Part 48

26 6 3
                                    

Bucheon, 2025

-Sohyun POV-

Ini pertama kalinya aku menghabiskan waktu berdua saja dengan Sungjae, tanpa Suho atau orang lain. Namun, baru satu jam bersamanya, aku sudah menyadari bahwa kami adalah dua orang yang sangat berbeda. Kami tidak memiliki minat yang sama, jadi tidak banyak yang bisa dibicarakan. Yang membuat segalanya lebih sulit adalah Sungjae bukan orang yang suka bicara. Pria ini hanya memberikan jawaban singkat untuk pertanyaanku, padahal aku sudah bersusah payah memikirkan bahan obrolan.

"Apa yang kaulakukan ketika kau tidak sibuk bekerja? Maksudku, di waktu santaimu."

"Mendengarkan musik."

"Jadi, kau sudah suka musik sejak kapan?"

"Sejak bertemu dengan Sooyoung."

"Bisa memainkan alat musik?"

"Hanya gitar. Sedikit."

"Kau tidak bercita-cita menjadi penyanyi juga seperti Sooyoung?"

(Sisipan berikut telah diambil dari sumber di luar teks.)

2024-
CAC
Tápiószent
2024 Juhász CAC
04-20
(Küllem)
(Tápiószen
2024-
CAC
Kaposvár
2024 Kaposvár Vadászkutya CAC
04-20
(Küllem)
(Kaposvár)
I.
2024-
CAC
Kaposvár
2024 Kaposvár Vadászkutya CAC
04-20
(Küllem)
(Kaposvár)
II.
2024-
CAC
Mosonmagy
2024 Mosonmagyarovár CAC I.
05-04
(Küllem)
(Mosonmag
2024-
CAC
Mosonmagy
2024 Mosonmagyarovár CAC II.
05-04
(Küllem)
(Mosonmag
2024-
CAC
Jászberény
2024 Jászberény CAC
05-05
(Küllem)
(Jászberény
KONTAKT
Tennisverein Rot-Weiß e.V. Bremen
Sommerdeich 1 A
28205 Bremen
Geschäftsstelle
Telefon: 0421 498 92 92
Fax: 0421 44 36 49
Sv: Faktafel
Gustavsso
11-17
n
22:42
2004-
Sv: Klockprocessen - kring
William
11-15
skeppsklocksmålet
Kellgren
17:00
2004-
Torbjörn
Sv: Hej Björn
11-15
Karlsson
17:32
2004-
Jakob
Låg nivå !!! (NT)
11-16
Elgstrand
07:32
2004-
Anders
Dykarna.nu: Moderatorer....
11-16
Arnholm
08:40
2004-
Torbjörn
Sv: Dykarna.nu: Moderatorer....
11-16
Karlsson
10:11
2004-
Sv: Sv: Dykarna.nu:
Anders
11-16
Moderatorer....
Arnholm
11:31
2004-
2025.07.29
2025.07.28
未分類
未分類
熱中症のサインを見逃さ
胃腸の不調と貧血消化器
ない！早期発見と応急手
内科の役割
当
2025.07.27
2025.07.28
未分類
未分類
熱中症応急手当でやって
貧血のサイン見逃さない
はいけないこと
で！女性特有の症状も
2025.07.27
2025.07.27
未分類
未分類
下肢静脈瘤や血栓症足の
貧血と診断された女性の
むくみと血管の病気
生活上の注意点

"Aku tidak bisa menyanyi."

"Aku tidak percaya. Kau pasti hanya merendah. Aku yakin kau bisa menyanyi."

"Tidak."

Seperti itulah percakapan kami. Sungguh melelahkan. Aku memandang ke luar jendela restoran sambil mendesah dalam hati. Cuaca juga tidak mendukung rencanaku hari ini. kami bahkan belum sempat melakukan apa-apa ketika hujan mulai turun dan kami terpaksa berteduh di dalam restoran. Sebenarnya aku berencana mengajaknya berkeliling mengunjungi museum, karena aku merasa Sungjae adalah jenis orang yang tertarik pada sejarah dan kami bisa mengunjungi museum di sana. namun, sekarang aku tidak terlalu yakin aku ingin meneruskan rencana itu seandainya pun hujan berhenti.

Aku kembali mendesah dalam hati. Melelahkan. Segalanya tidak berjalan seperti bayanganku. Padahal pertemuan pertama kami sangat menjanjikan. Dramatis dan mengesankan, persis seperti adegan dalam film romantis. Sayang sekali kisah ini bukan kisah romantis seperti yang aku harapkan.

Aku melirik Sungjae yang saat itu juga sedang memandang hujan di luar jendela. Aku masih mengamati wajahnya ketika alis Sungjae mendadak berkerut, seolah-olah pria itu baru saja melihat sesuatu yang mengusiknya di luar sana. "ada apa?" tanyaku. Aku mengikuti arah pandangnya, tetapi tidak melihat apa-apa.

Sungjae menoleh dan bergumam singkat, "tidak apa-apa." setelah itu kembali berdiam diri.

Inilah masalahnya. Sungjae sepertinya tidak keberatan berdiam diri seperti itu, sedangkan aku tidak tahan. Aku butuh percakapan. Aku butuh lawan bicara yang tidak hanya memberikan jawaban 'hmm' dan 'oke. Aku menarik napas panjang dan berkata. "Hujan diperkirakan akan turun terus sepanjang hari. Rencana kita hari ini harus dibatalkan."

Sungjae menatapku sejenak, lalu, "Oke."

Aku mendesah dalam hati. Sama sekali tidak ada basa-basi.

***

-Joy POV-

Aku menangkup cangkit teh yang mengepul di depanku. Kafe ini hangat, tetapi tubuhku sendiri terasa dingin. Kata-kata wanita tadi masih terngiang-ngiang di telingaku.

'aku akan menjawab pertanyaanmu kalau kau berjanji tidak akan mencoba menghubungiku lagi setelah hari ini.'

Itu berarti, wanita itu secara tidak langsung sudah mengakui bahwa ialah ibu kandungku, dan bahwa ia tidak menginginkanku.

Aku nyaris meringis ketika hatiku mendadak terasa sangat perih. Diantara semua kemungkinan yang pernah aku bayangkan ketika bertemu kembali dengan orangtua kandungku, kemungkinan diriku ditolak sama sekali tidak pernah tebersit dalam benakku. Atau mungkin aku hanya tidak pernah ingin memikirkan kemungkinan itu, karena rasanya terlalu menyakitkan.